Толстый малыш Людвиг белый светлячок в тумане. Игра в том, что он лазутчик большой белой армии, всегда на его фланге, готовы спуститься с холмов по слову от Людвига и размазать чёрных по земле. Но он никогда не позовёт их вниз. Лучше он будет идти с переходом, невидимо. Тут в долинах его не обижают. Их странствие не включает его. Им есть куда идти. Он чувствует, что должен идти с ними, но отдельно, чужой, не больше или меньше зависимый от милости Зоны...
Это мост над потоком. Очень редко кто-нибудь проезжает над головой. Когда смотришь вверх, то видно целый склон деревьев с шишками, возносятся прочь вдоль одной стороны дороги. Деревья скрипят горестно от раны пролёгшей через их местность, их территорию в земном покрове. Коричневая форель промелькивает быстро в потоке. Кто-то из ютившихся под мостом оставили письмена на влажной арке стены.
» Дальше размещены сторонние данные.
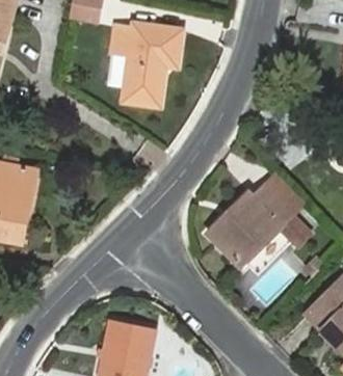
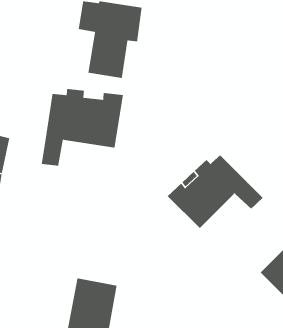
building: none -> [41,88,124,167]
building: [263,172,309,218] -> none

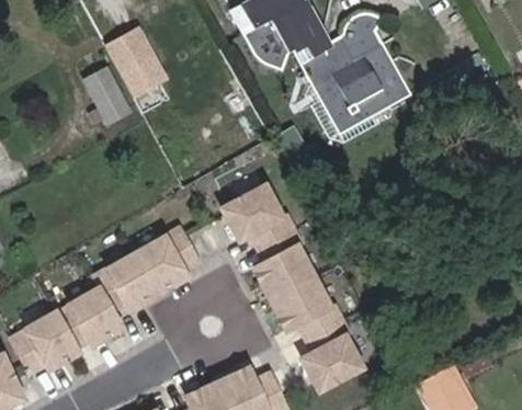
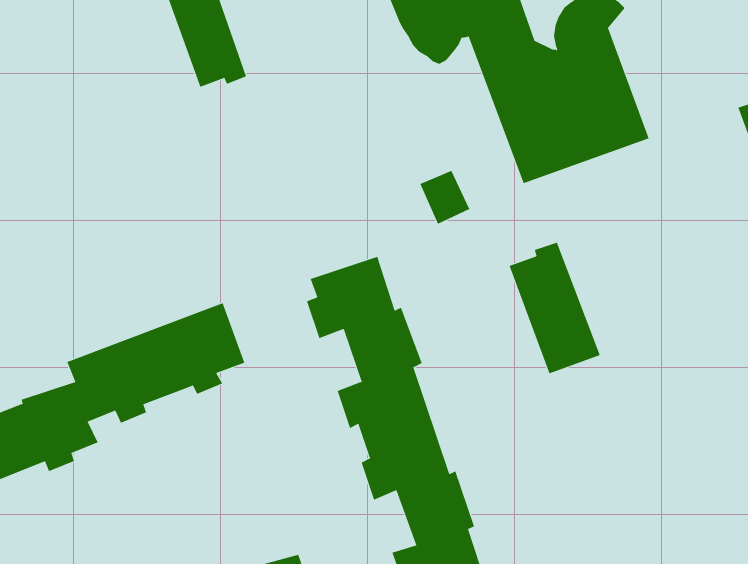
building: [84,66,133,124] -> none
building: none -> [509,242,601,374]

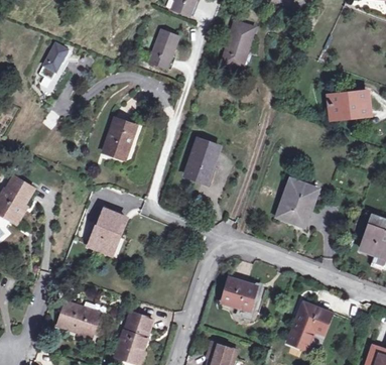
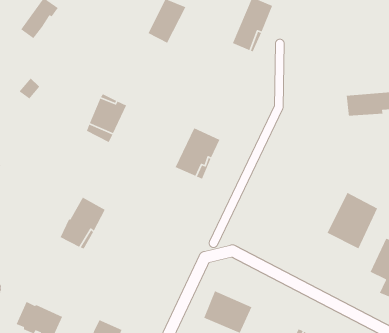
building: [275,180,317,229] -> [327,192,378,249]

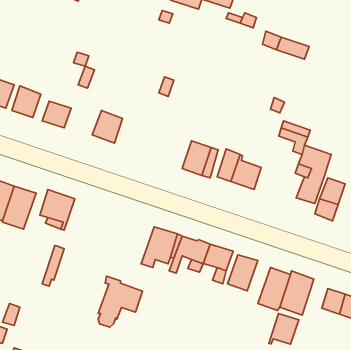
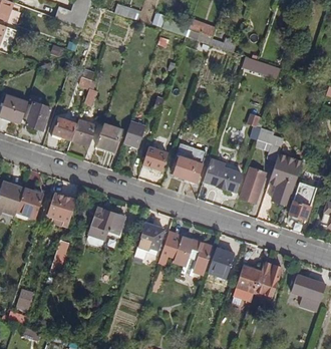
building: none -> [70,117,95,144]
building: none -> [122,120,145,146]
building: none -> [140,144,167,173]
building: none -> [240,168,265,204]
building: [98,276,143,327] -> [91,205,129,249]
building: [269,313,299,344] -> none

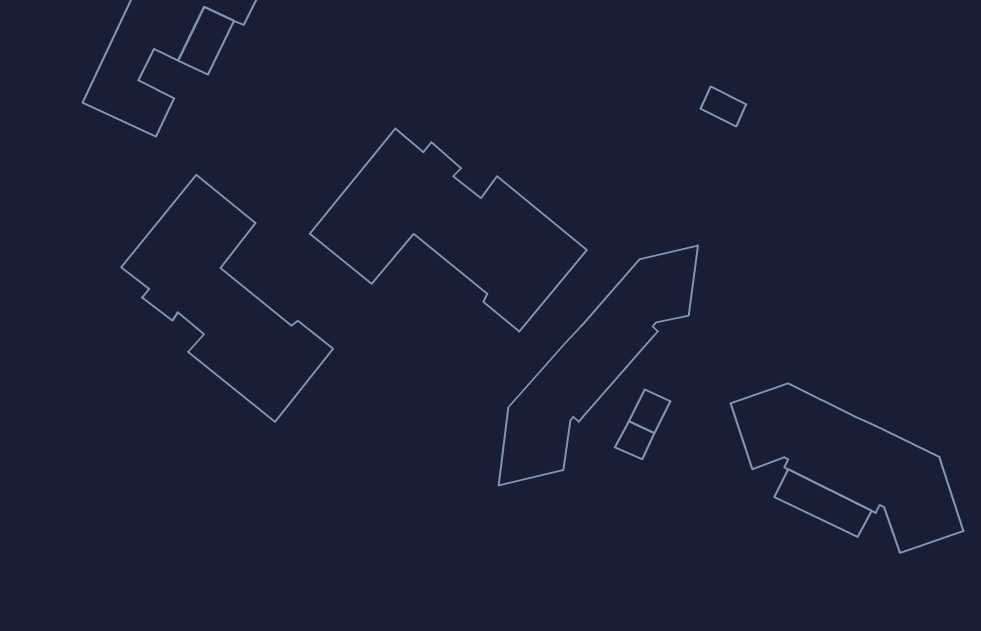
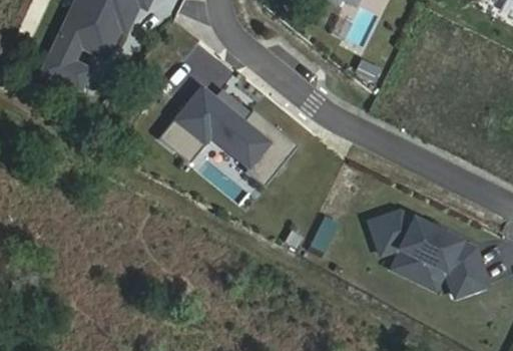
building: [121,175,333,422] -> none
building: [499,245,698,485] -> none

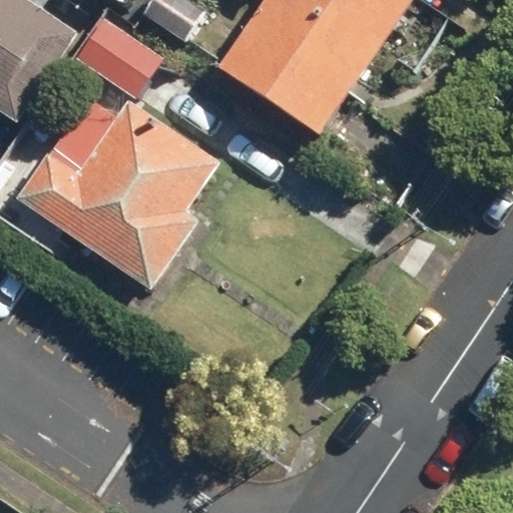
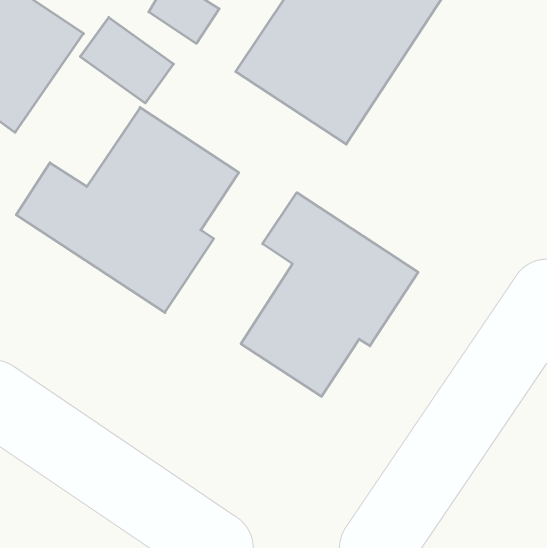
building: none -> [241,193,418,396]

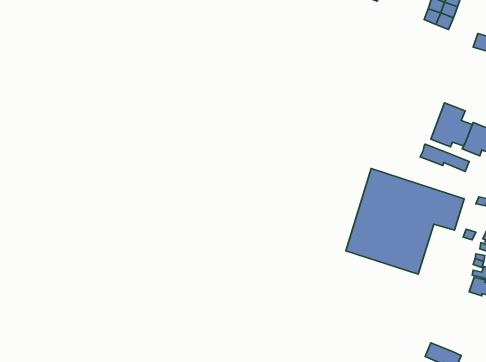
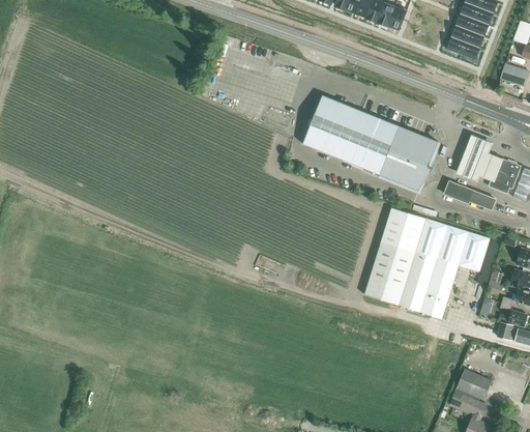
building: none -> [303,95,438,190]
building: none -> [455,368,492,400]

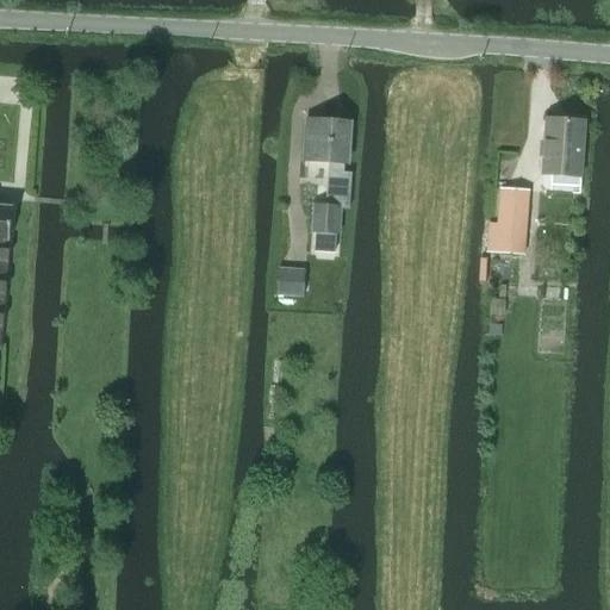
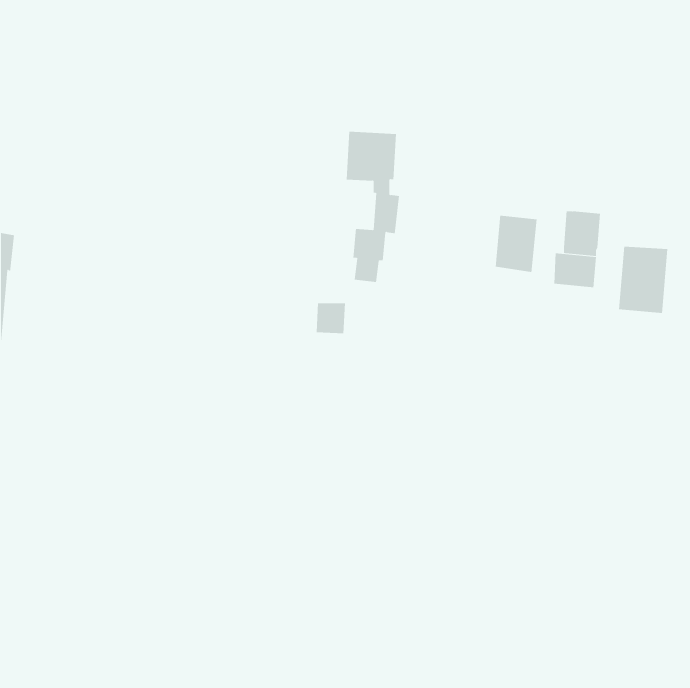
building: [541,116,585,175] -> [618,246,668,314]
building: none -> [495,215,537,273]

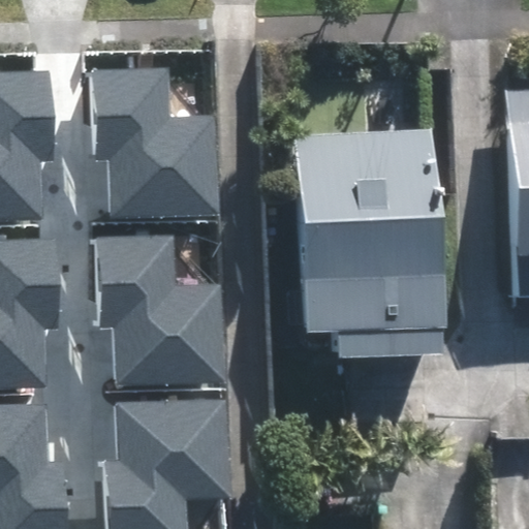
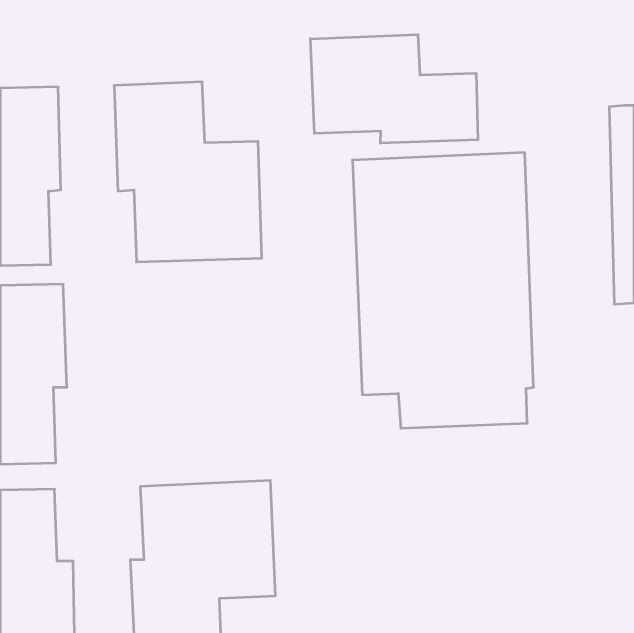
building: none -> [310,35,478,143]
building: [97,241,221,391] -> none

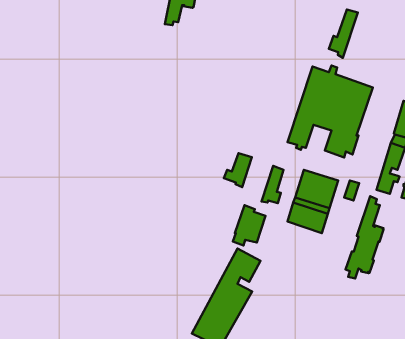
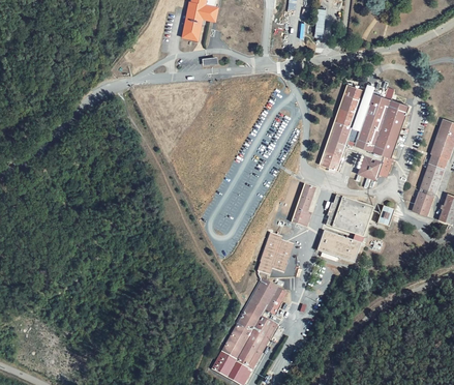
building: [329,9,358,58] -> none
building: [224,153,252,187] -> none
building: [346,196,384,279] -> none

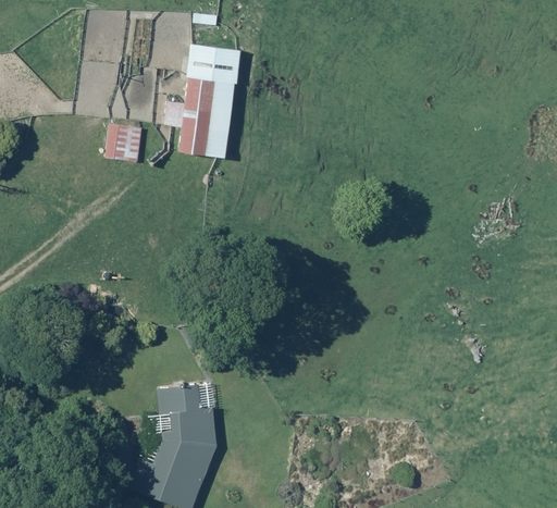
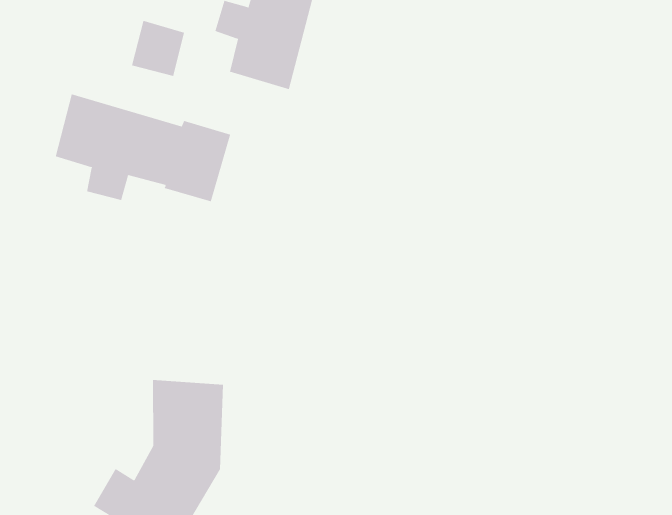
building: none -> [55,94,231,202]

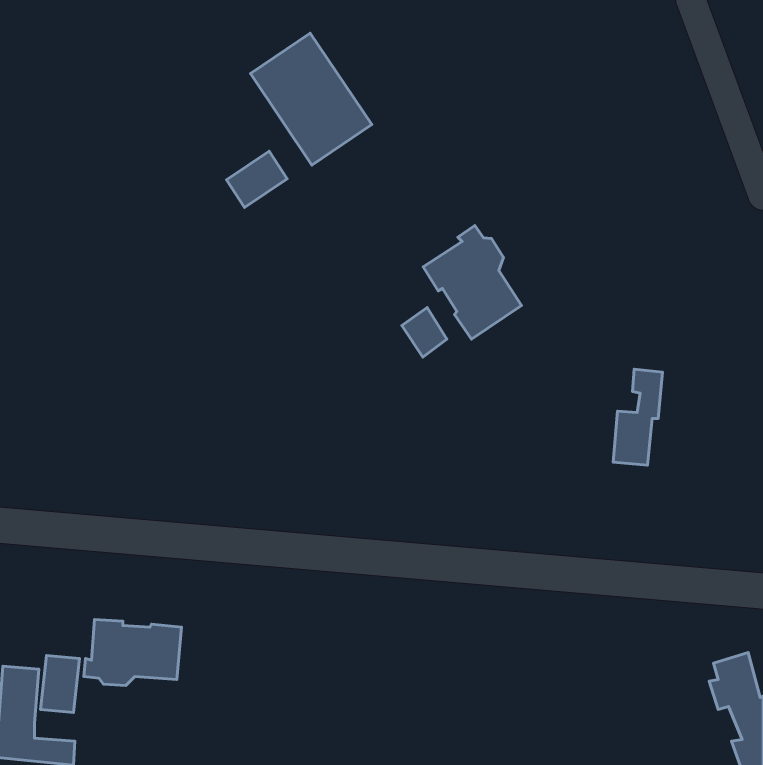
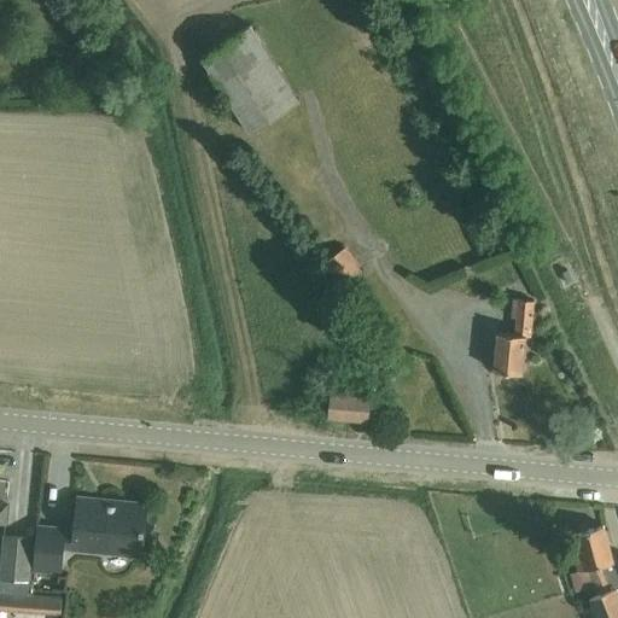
building: [227,151,287,208] -> none
building: [423,226,522,339] -> none
building: none -> [331,396,369,419]

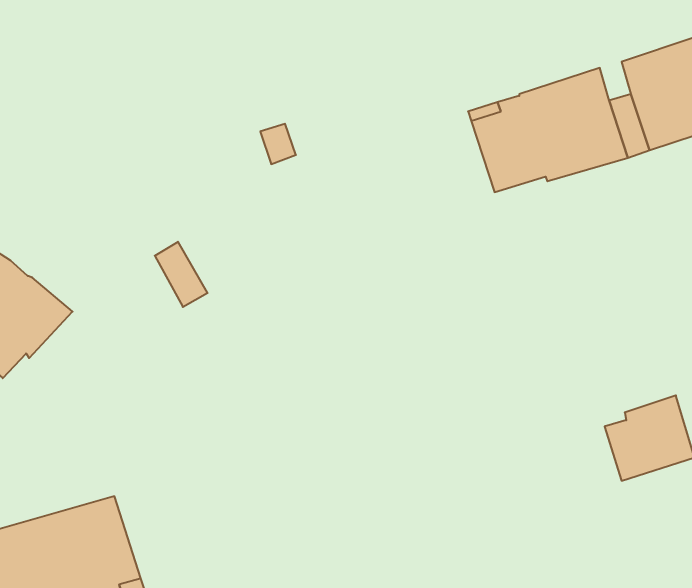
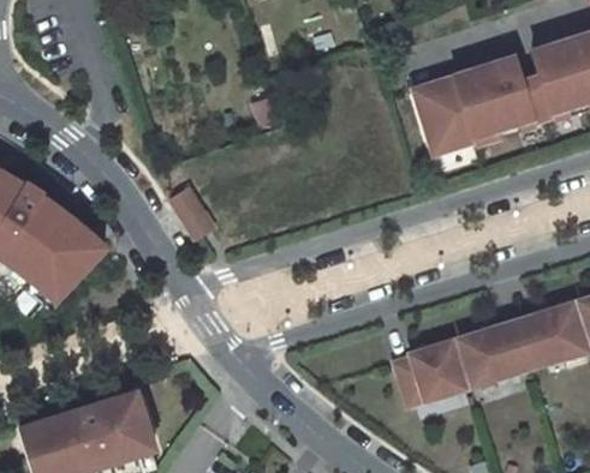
building: none -> [459,331,531,391]
building: none -> [395,346,466,411]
Он сидит над потоком, не удручённый, не упокоенный, просто ждёт. Пассивный соленоид в ожидании подключения. На её шаги, голова его приподымается и он видит её. Она первое существо с прошлой ночи на кого он взглянул и увидел. Это сделано ею. Заклинание, что она произнесла при этом, повязав шёлковой бубну выдранную из её лучших трусиков на глаза куклы, его глаза, Восточные и плывучие, хотя они были всего лишь прочерчены по глине её длинным ногтем, было таковым:
Пусть он будет слеп теперь ко всем кроме меня. Пусть обжигающее солнце любви сияет в его глазах всегда. Пусть это, моя собственная тьма, укроет его. Всеми святыми именами Бога, Ангелами Мелкхидаелом, Йахоелом, Анафилем, и великим Метатроном, я заклинаю тебя и всех, кто с тобой, пойти и исполнить мою волю.
Секрет в сосредоточенности. Она отрешает всё прочее: луну, ветер в можжевельниках, диких псов, что бродят в ночи. Она прикипает к припоминанию Чичерина и его уклончивых глаз, и даёт нарастать этому, соразмеряя свой оргазм с ритмом заклинания, так что под конец, выкликая последние Имена Сил, она визжит, кончает не пособляя себе пальцами, которые вскинуты к небу.
Позже она разламывает кусок волшебного хлеба пополам и съедает одну часть. Другая для Чичерина.
Он принимает сейчас этот хлеб. Поток течёт. Щебечет птица.
Ближе к ночи, любовники лежат голыми на холодной траве берега, слышат шум колонны приближающейся по узкой дороге. Чичерин натягивает штаны и подымается наверх посмотреть получится ли выпросить еды и сигарет. Чёрные лица минуют его, мба-кайере, некоторые взглядывают с любопытством, другие слишком заняты своей усталостью, или внимательно охраняют прицеп с секцией боеголовки от 00001. Тирлич на своём мотоцикле останавливается на минутку, мба-кайере, перемолвиться с небритым белым в шрамах. Они на середине моста. Говорят на ломаном Немецком. Чичерину удаётся выцыганить полпачки Американских сигарет и три сырые картофелины. Двое мужчин кивают, не слишком формально, не слишком улыбчиво, Тирлич отпускает сцепление своего мотоцикла, держит путь дальше. Чичерин закуривает сигарету, глядя им вслед, дрожит в сумерках. Потом он идёт обратно к молодой девушке возле потока. Они должны раздобыть топлива для костра прежде, чем совсем стемнеет.
Это магия. Несомненно—но не обязательно, фантазия. Конечно же, не впервые человек проходит мимо своего брата, на краю вечера, часто навсегда, не догадываясь об этом.